Sehr geehrter Herr Henke,

vielen Dank für Ihre Frage. Ich verfolge die aktuelle weltweite Nahrungsmittelkrise ebenfalls mit großer Besorgnis. Ägypten ist ein Beispiel für die dramatischen Auswirkungen, die diese Krise auch auf Länder hat, deren Entwicklung in den vergangenen Jahren eigentlich gut voran geschritten ist. Am stärksten betroffen sind hier die armen Bewohnerinnen und Bewohner von Städten und ländlichen Gebieten. Für diese Menschen ist der tägliche Überlebenskampf nun noch härter geworden. Auch in Ägypten bringen die Menschen einen Großteil ihres Einkommens für die Ernährung auf. Steigen die Preise für die Grundnahrungsmittel um das Zwei- bis Dreifache, sprengt dies die Haushaltskassen der Menschen. In der Folge müssen Familien Mahlzeiten oft vollständig streichen oder sich ernorm beschränken. Ausgaben für Schule und Gesundheit, die nicht unmittelbar für das Überleben wichtig sind, werden zurückgefahren. Fortschritte, die im Land im Kampf gegen Armut gemacht wurden, werden so in kürzester Zeit zu Nichte gemacht.

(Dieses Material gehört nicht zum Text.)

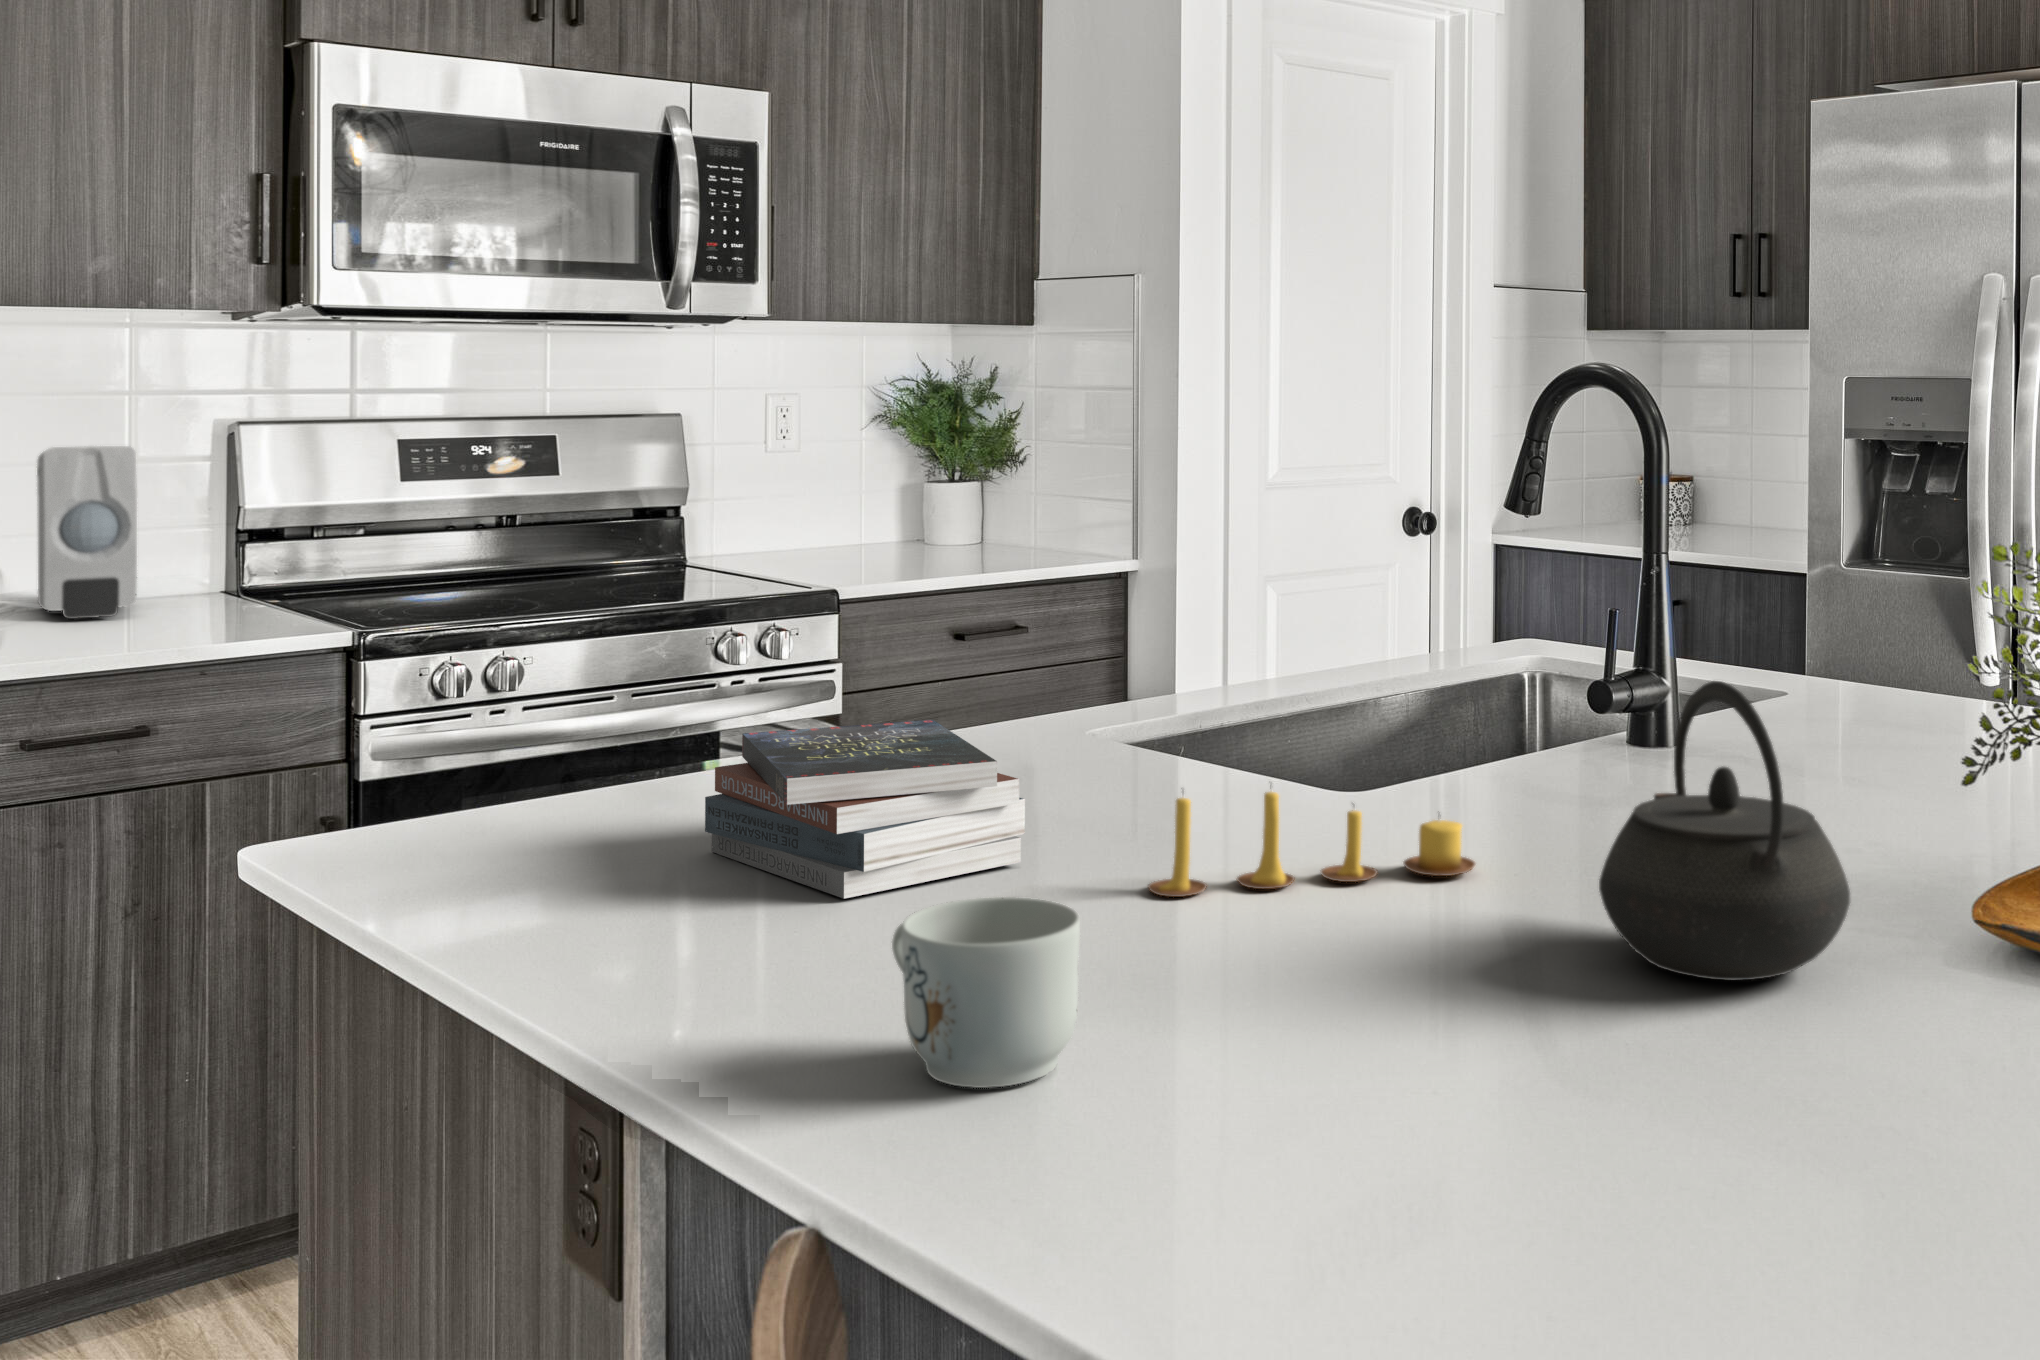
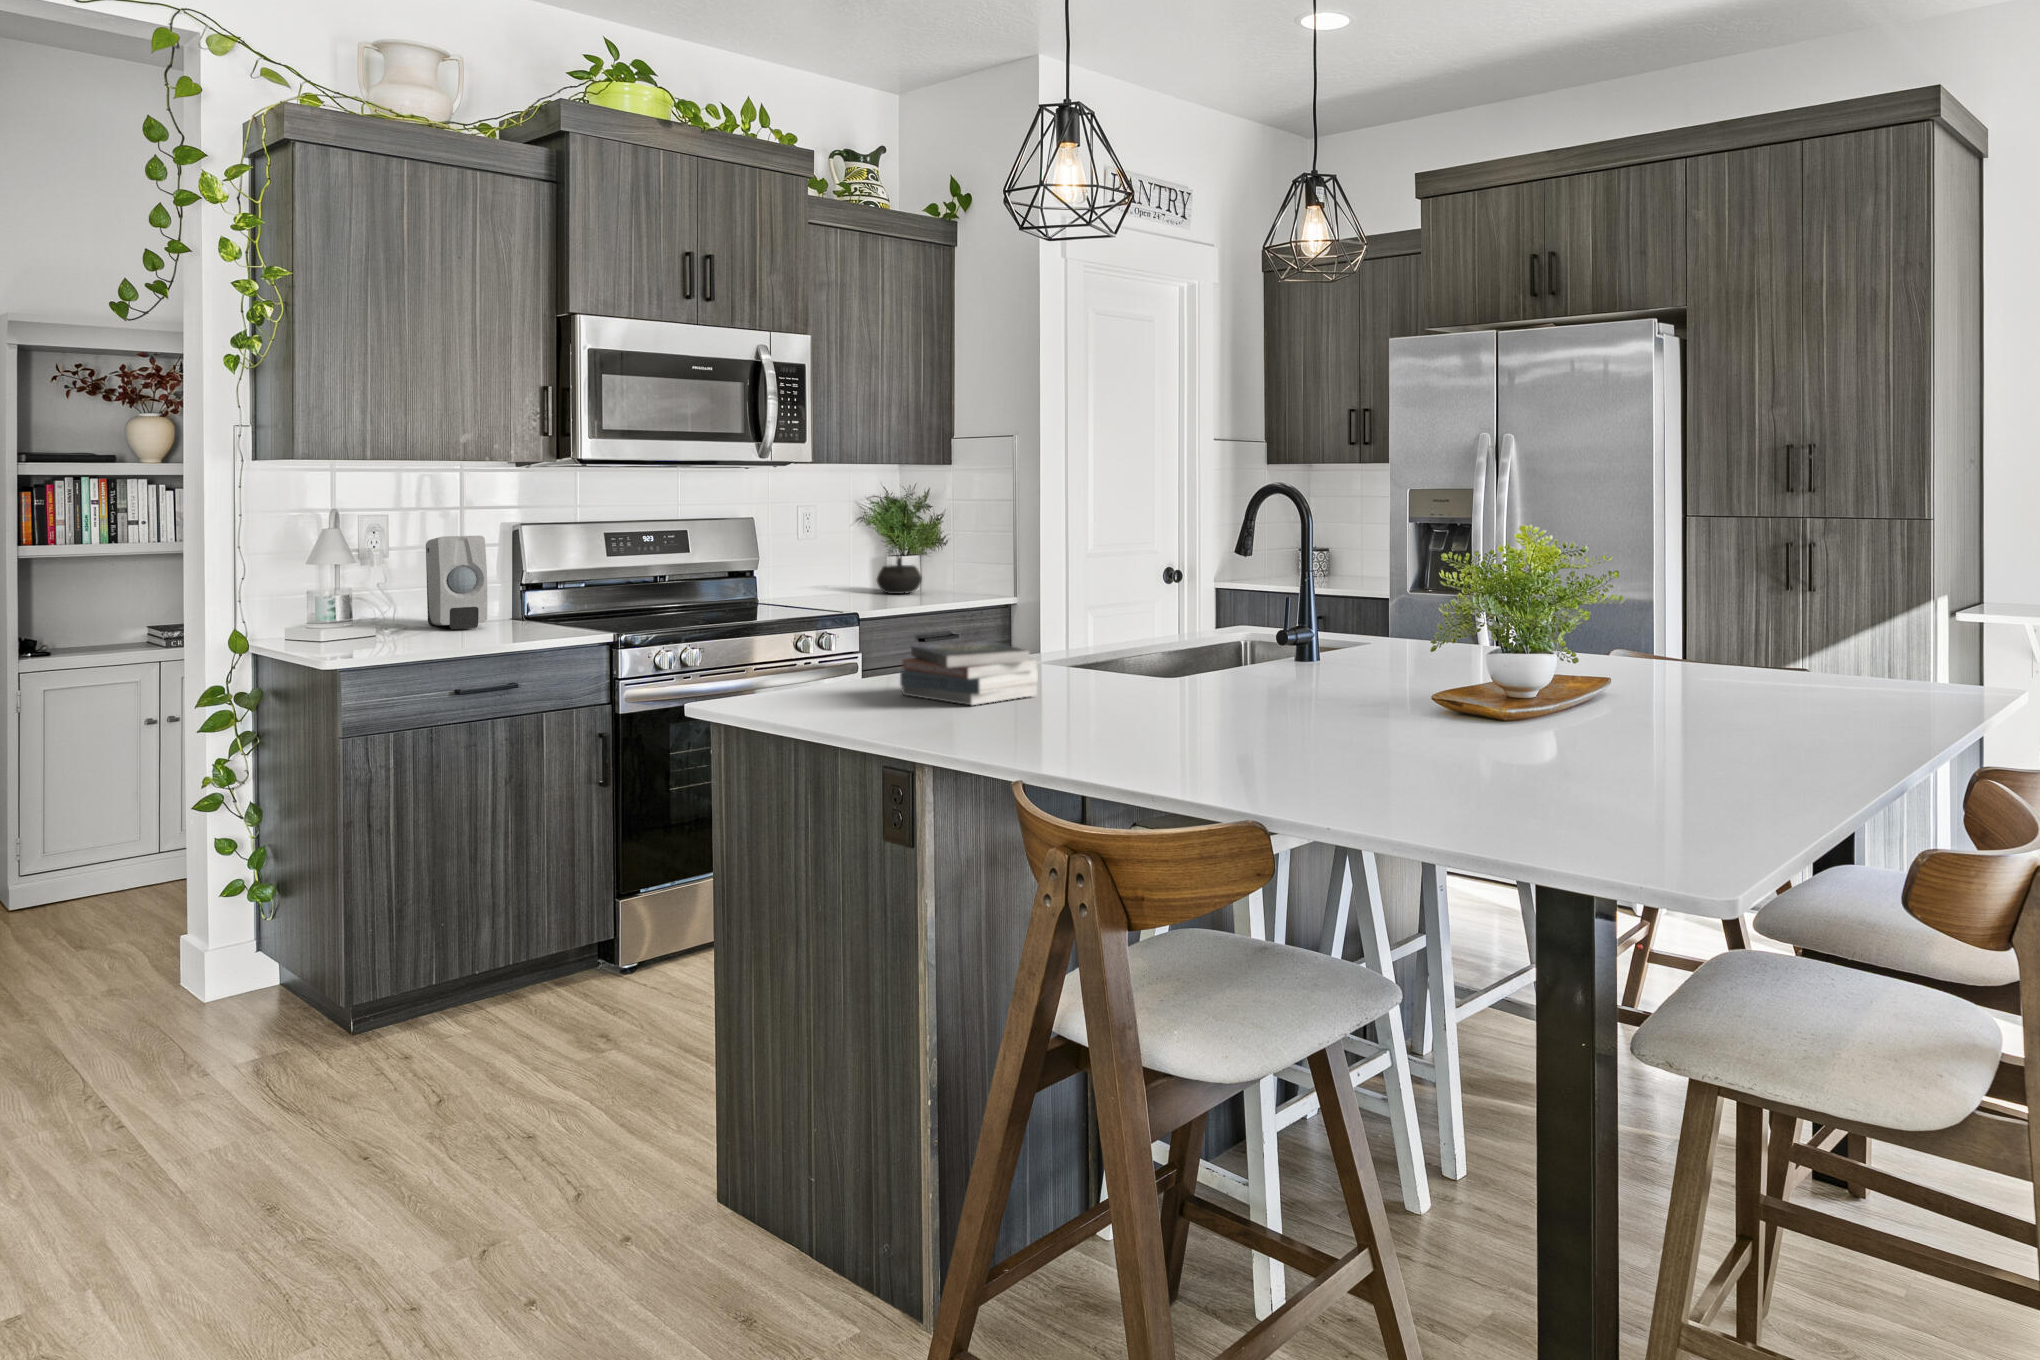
kettle: present [1599,681,1850,980] -> present [877,544,922,594]
candle: present [1148,788,1475,897] -> none [1094,657,1229,703]
mug: present [892,897,1080,1088] -> none [1020,683,1093,744]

Die Preissteigerungen der vergangenen Monate für Nahrungsmittel und Energie verschärfen das weltweite Hungerproblem. Dies führt nicht nur in Ägypten zu Krawallen, Protesten und Plünderungen. Die Hungerkrise bedeutet ganz klar auch eine Gefährdung der politischen Sicherheit. In Haiti beispielsweise wurde in Folge der Nahrungsmittelkrise sogar die Regierung gestürzt. Weltbankpräsident Robert Zoellik geht davon aus, dass es in etwa 33 Ländern zu sozialen Unruhen und Gewaltausbrüchen kommen wird.

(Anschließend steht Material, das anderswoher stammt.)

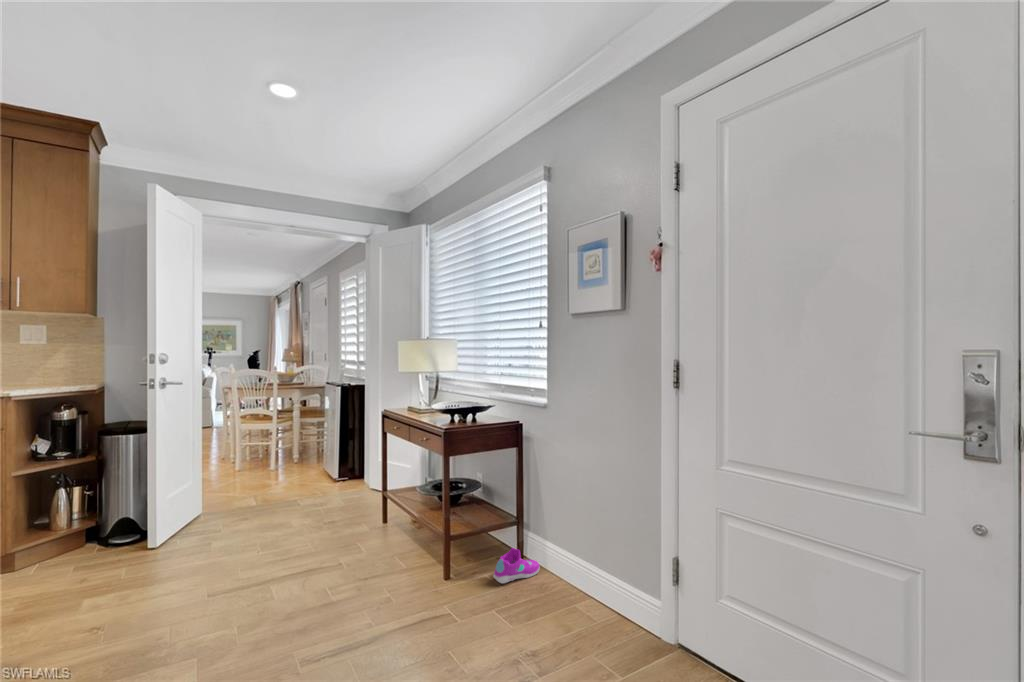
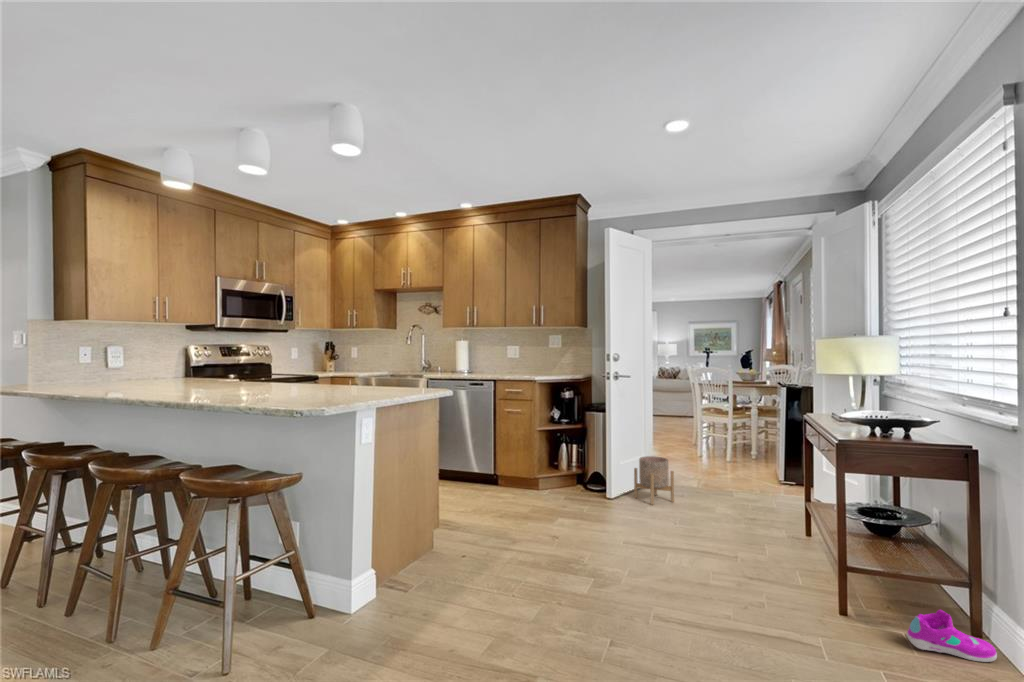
planter: none [184,478,238,538] -> present [634,456,674,505]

Ein Handeln nicht nur der Bundesregierung und EU, sondern der gesamten internationalen Gemeinschaft ist daher dringend erforderlich. Wir Grünen fordern seit Jahren, dass im Rahmen sowohl der bi- als auch der multilateralen Entwicklungszusammenarbeit die kleinbäuerliche Landwirtschaft und allgemein die ländliche Entwicklung stärker gefördert wird, damit diese Länder Ernährungssouveränität erlangen. Bisher gingen nur 3,1 Prozent der Mittel für die bilaterale deutsche Entwicklungszusammenarbeit in den ländlichen Sektor und kamen direkt Kleinbauern zugute, die Grundnahrungsmittel anbauen, um die eigene Bevölkerung zu versorgen. Im Bundesministerium für wirtschaftliche Zusammenarbeit und Entwicklung (BMZ) sind lange Zeit falsche Strategien gefahren worden. Gleiches gilt für die Weltbank und die regionalen Entwicklungsbanken.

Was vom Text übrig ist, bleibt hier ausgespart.